Aim of the task:
Copy exactly the line that contains "[Add your license information here]" plus all remaining lines of the data, and leave out every line before it.

BEGIN Provided records

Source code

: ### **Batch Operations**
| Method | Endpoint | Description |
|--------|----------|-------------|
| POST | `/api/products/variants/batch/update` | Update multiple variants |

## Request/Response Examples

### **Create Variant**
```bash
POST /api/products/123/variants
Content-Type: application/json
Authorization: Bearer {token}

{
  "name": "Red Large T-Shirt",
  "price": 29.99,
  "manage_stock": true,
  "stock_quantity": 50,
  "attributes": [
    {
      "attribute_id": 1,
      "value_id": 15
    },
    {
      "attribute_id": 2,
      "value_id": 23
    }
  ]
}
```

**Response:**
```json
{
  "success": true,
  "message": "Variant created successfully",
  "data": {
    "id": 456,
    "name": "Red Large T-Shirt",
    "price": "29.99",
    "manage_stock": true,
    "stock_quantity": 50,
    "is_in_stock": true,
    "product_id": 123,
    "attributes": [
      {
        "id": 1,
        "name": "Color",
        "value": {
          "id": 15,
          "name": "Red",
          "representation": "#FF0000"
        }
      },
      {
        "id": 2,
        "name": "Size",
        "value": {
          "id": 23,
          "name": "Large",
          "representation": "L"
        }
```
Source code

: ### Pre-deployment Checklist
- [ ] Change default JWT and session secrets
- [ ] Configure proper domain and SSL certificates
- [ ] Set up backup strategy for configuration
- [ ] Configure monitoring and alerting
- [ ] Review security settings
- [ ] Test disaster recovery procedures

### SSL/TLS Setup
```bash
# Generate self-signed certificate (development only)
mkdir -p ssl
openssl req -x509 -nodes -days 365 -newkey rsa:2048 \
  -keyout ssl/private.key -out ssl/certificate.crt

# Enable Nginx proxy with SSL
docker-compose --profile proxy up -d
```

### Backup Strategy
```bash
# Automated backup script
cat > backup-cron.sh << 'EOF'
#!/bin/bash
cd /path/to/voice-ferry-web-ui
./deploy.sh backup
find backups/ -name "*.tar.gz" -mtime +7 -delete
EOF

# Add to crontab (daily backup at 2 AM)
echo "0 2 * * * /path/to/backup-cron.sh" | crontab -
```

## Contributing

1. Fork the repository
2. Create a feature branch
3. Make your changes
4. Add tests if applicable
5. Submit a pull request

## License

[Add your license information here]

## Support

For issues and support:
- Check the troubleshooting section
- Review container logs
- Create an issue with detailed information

END Provided records

Response:
[Add your license information here]

## Support

For issues and support:
- Check the troubleshooting section
- Review container logs
- Create an issue with detailed information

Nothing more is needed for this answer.